***** Available data
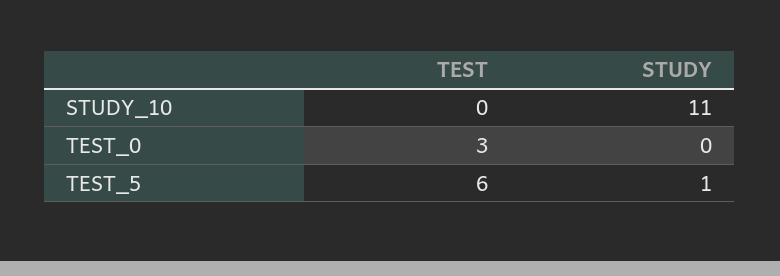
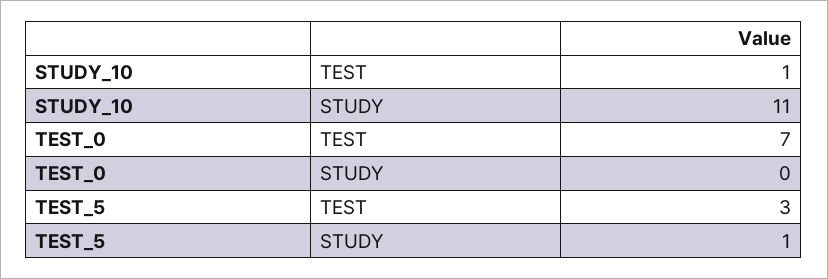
  {
    "TEST": {
-     "STUDY_10": 0,
+     "STUDY_10": 1,
-     "TEST_0": 3,
+     "TEST_0": 7,
-     "TEST_5": 6
+     "TEST_5": 3
    },
    "STUDY": {
      "STUDY_10": 11,
      "TEST_0": 0,
      "TEST_5": 1
    }
  }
**********
▶ [Assigned task] Each record is to be restated word for word; no picture goes in.

▶ [Task response]
  {
    "TEST": {
-     "STUDY_10": 0,
+     "STUDY_10": 1,
-     "TEST_0": 3,
+     "TEST_0": 7,
-     "TEST_5": 6
+     "TEST_5": 3
    },
    "STUDY": {
      "STUDY_10": 11,
      "TEST_0": 0,
      "TEST_5": 1
    }
  }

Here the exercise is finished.